--- start TEXT EXCERPT ---
# Center-fed panels and solar power



## e hilton (Aug 10, 2019)

Maybe i missed it, but i don't think I have seen a discussion about how to connect solar panels to a center-fed breaker panel.  Reason i ask, in a construction forum i frequent there is a discussion about this.  One of the members is in the san diego area and it getting bids on a solar system, and has a center-fed panel.  The comments about dealing with the electric utility company are interesting and frustrating.


----------



## cda (Aug 10, 2019)

e hilton said:


> Maybe i missed it, but i don't think I have seen a discussion about how to connect solar panels to a center-fed breaker panel.  Reason i ask, in a construction forum i frequent there is a discussion about this.  One of the members is in the san diego area and it getting bids on a solar system, and has a center-fed panel.  The comments about dealing with the electric utility company are interesting and frustrating.
--- end TEXT EXCERPT ---
# [PROBLEMS TO SOLVE]
(1) Set down the stretch of the forum thread on center-fed panels from "# Center-fed panels" through "cda (Aug 10, 2019)".
(2) In the rows, take the stretch from the line that contains "collector number: 2773" through the line that contains "collector number: 2897", and replace "locality" with "site". Give back only those lines, with everything else left the same.
--- start EXERCISE MATERIALS ---
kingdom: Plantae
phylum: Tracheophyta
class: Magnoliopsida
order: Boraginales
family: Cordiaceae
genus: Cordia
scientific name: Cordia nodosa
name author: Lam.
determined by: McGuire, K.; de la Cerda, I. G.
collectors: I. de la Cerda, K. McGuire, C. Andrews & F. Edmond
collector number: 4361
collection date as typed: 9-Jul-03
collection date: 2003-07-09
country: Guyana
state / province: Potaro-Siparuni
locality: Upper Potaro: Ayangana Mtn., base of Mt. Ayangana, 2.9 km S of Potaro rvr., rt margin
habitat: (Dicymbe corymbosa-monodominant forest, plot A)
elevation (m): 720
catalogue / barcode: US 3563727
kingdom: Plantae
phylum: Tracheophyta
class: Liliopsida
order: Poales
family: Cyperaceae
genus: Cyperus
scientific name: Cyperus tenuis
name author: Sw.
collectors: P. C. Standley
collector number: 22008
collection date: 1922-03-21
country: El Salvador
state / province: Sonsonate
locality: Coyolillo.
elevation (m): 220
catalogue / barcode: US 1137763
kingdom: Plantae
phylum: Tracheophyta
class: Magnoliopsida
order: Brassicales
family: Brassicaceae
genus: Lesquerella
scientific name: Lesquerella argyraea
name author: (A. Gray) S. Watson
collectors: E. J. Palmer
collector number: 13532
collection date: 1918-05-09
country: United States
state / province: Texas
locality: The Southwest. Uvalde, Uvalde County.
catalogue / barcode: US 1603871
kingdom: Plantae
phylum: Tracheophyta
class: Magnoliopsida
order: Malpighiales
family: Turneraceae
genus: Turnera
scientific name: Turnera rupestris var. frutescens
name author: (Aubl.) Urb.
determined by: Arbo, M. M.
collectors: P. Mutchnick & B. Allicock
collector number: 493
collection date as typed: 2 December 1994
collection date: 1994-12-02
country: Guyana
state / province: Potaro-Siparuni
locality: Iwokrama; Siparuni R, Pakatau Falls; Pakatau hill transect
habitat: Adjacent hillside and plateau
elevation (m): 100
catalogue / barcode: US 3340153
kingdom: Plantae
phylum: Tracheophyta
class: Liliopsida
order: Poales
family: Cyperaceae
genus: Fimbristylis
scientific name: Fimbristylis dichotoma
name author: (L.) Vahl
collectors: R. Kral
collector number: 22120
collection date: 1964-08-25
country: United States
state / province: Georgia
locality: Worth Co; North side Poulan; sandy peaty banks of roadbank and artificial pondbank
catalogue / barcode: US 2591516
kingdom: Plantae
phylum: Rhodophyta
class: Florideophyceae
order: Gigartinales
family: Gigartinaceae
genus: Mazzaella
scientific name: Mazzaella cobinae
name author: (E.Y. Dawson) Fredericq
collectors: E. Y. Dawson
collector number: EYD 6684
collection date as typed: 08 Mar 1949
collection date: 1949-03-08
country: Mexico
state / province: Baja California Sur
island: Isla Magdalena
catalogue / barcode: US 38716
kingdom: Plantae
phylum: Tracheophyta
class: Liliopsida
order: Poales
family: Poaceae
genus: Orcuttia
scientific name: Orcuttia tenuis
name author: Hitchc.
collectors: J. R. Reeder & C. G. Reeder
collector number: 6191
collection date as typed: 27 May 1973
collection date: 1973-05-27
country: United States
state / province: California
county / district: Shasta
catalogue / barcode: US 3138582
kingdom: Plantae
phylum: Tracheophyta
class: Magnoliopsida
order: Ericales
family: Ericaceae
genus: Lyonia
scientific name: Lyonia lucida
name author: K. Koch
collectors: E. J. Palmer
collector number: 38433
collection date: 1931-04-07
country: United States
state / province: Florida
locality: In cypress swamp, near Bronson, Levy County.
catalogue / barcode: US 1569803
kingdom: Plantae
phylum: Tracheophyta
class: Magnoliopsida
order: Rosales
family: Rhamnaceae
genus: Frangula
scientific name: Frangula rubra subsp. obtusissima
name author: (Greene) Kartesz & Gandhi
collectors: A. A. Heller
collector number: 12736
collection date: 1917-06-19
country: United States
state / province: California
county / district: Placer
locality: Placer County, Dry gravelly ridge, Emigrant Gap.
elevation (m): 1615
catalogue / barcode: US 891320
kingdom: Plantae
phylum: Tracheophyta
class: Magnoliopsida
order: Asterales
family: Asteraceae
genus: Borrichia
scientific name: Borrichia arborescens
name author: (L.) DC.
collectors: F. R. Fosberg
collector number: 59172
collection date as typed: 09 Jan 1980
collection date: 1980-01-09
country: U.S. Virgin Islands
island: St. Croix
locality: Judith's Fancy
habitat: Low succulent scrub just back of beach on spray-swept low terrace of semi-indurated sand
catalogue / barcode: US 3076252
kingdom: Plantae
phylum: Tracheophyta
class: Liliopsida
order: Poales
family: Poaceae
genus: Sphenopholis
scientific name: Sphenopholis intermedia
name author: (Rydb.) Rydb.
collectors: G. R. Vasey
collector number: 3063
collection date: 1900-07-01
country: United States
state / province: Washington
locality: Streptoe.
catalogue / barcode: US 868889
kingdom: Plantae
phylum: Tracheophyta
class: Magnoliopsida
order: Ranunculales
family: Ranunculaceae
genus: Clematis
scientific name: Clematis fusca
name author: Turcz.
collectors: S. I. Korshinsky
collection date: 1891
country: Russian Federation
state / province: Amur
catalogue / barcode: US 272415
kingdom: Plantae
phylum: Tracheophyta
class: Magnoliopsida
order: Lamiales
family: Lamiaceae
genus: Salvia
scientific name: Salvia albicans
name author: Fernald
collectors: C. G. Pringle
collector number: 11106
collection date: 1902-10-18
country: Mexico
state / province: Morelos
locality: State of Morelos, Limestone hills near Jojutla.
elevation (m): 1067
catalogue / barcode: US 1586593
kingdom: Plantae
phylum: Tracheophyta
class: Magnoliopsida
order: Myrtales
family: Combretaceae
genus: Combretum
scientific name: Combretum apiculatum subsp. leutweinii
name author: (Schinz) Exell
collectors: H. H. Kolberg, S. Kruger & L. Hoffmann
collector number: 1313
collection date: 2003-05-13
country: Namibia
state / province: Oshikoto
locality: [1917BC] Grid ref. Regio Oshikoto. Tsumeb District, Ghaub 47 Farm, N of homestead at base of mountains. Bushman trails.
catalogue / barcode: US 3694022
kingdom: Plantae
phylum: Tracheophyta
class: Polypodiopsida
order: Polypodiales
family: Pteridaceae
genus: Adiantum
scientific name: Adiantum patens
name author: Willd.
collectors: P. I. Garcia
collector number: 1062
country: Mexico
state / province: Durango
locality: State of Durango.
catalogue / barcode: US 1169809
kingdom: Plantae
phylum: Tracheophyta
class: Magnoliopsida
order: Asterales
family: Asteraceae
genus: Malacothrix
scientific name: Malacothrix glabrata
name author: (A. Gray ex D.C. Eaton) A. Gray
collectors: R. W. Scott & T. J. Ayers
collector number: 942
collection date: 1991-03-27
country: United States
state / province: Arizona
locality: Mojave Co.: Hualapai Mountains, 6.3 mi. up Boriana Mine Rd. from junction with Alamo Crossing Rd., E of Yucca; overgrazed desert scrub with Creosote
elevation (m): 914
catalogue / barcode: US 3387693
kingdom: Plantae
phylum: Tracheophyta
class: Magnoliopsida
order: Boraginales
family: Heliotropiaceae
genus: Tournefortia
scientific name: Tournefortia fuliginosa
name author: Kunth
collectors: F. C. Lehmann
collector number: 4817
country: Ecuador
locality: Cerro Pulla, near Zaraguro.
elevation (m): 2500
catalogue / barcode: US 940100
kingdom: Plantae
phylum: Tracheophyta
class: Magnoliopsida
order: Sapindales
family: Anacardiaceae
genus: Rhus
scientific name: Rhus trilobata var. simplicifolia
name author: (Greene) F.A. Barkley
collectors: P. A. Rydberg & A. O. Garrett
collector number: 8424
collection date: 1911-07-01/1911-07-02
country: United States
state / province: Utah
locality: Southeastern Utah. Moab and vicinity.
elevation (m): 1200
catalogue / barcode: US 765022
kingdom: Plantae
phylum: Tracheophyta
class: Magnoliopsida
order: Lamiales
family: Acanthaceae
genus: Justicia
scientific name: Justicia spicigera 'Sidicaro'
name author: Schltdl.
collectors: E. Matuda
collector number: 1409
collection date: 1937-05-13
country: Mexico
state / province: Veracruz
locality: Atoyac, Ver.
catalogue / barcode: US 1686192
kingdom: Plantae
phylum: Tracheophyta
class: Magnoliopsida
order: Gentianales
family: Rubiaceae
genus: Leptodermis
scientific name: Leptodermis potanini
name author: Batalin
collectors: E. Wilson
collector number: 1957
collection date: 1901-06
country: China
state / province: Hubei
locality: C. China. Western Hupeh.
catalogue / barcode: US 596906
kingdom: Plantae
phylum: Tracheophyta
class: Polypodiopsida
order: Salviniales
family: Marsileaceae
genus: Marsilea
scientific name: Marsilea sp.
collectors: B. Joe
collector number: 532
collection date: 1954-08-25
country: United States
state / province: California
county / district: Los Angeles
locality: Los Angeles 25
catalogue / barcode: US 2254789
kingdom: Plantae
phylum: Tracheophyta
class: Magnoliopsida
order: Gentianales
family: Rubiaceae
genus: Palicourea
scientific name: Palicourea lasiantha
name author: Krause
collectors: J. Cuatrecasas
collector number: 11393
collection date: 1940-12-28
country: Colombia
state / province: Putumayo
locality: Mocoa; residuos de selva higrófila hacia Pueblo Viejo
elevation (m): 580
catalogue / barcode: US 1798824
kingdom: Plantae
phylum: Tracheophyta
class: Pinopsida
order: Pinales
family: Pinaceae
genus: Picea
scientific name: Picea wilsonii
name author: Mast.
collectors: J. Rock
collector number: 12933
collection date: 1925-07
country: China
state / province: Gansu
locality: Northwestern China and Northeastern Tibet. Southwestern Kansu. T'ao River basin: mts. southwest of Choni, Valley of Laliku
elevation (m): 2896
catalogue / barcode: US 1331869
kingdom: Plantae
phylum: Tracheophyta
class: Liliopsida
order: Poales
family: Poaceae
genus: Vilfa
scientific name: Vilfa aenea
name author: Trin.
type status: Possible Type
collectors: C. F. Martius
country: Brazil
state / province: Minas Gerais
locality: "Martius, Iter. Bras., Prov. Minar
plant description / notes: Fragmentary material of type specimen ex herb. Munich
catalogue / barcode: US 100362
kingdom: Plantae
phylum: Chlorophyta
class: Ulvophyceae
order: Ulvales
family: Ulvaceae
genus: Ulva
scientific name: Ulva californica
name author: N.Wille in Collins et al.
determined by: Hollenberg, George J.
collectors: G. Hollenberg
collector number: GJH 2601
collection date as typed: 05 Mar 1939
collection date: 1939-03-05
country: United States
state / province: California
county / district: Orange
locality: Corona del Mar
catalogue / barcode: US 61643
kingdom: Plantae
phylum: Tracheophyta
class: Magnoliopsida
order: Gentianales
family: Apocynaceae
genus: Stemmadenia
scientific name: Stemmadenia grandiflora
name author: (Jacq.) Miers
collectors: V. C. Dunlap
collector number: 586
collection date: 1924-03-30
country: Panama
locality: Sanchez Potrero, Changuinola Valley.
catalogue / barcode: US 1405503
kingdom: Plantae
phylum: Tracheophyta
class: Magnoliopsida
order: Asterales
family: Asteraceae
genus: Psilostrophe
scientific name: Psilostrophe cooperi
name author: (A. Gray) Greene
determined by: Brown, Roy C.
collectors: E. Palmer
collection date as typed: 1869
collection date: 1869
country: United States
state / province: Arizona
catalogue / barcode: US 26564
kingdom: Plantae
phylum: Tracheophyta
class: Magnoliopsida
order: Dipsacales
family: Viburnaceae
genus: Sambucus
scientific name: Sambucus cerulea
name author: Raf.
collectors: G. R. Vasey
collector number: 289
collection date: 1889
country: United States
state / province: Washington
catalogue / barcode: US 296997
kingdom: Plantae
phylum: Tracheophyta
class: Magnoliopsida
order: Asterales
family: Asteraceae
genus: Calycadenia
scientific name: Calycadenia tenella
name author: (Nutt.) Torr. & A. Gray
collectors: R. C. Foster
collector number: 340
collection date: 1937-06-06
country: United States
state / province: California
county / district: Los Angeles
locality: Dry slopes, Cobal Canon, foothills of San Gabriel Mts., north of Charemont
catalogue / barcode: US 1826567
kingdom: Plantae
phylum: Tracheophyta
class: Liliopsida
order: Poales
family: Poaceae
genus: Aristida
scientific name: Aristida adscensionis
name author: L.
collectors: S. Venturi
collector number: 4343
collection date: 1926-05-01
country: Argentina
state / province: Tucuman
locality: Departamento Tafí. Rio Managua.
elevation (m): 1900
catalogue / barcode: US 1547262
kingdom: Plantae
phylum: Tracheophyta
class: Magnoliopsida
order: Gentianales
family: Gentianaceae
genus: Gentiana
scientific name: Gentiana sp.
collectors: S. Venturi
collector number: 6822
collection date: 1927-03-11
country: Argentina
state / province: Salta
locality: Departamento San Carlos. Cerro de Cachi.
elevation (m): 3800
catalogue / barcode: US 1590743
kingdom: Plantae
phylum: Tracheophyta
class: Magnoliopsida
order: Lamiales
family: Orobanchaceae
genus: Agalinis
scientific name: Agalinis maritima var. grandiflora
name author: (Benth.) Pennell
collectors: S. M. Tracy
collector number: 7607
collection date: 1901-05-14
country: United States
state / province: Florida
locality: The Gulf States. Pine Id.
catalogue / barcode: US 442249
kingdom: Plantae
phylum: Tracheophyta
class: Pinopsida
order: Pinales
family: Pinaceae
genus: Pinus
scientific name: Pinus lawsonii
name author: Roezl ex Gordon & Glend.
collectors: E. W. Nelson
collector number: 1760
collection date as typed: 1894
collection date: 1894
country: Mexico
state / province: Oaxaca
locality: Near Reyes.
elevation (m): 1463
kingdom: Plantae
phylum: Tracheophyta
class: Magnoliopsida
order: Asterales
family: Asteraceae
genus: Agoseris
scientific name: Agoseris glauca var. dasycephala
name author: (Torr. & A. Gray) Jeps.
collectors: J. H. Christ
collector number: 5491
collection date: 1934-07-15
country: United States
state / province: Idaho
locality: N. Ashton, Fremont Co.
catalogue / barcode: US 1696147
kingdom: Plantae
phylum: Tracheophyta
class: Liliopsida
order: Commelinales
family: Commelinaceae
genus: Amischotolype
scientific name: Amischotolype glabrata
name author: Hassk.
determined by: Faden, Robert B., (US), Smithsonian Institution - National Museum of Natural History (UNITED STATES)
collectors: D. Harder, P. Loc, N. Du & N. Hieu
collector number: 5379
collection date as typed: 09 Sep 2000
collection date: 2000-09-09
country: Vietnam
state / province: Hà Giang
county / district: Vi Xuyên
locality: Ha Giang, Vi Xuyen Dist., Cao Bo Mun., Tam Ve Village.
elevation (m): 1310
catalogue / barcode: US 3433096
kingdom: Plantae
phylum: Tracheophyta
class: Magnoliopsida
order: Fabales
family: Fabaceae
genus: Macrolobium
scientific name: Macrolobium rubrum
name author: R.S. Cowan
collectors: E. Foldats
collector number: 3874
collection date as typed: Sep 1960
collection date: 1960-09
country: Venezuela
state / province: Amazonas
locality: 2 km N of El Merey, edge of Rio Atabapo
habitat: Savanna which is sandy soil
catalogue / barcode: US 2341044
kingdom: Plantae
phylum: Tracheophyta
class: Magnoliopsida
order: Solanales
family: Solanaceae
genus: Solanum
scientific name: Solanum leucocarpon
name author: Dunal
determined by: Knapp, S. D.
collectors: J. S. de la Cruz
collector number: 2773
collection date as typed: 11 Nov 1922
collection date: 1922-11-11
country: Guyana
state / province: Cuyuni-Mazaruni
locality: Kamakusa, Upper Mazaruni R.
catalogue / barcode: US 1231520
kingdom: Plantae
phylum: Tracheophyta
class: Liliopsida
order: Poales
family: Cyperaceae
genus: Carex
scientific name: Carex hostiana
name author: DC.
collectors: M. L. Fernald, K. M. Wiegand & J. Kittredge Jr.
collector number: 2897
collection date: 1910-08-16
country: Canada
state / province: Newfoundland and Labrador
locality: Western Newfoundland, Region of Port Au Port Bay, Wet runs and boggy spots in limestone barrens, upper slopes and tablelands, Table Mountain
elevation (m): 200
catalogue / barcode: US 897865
--- end EXERCISE MATERIALS ---
# [TASK-BY-TASK ANSWERS]
(1)
# Center-fed panels and solar power



## e hilton (Aug 10, 2019)

Maybe i missed it, but i don't think I have seen a discussion about how to connect solar panels to a center-fed breaker panel.  Reason i ask, in a construction forum i frequent there is a discussion about this.  One of the members is in the san diego area and it getting bids on a solar system, and has a center-fed panel.  The comments about dealing with the electric utility company are interesting and frustrating.


----------



## cda (Aug 10, 2019)

(2)
collector number: 2773
collection date as typed: 11 Nov 1922
collection date: 1922-11-11
country: Guyana
state / province: Cuyuni-Mazaruni
site: Kamakusa, Upper Mazaruni R.
catalogue / barcode: US 1231520
kingdom: Plantae
phylum: Tracheophyta
class: Liliopsida
order: Poales
family: Cyperaceae
genus: Carex
scientific name: Carex hostiana
name author: DC.
collectors: M. L. Fernald, K. M. Wiegand & J. Kittredge Jr.
collector number: 2897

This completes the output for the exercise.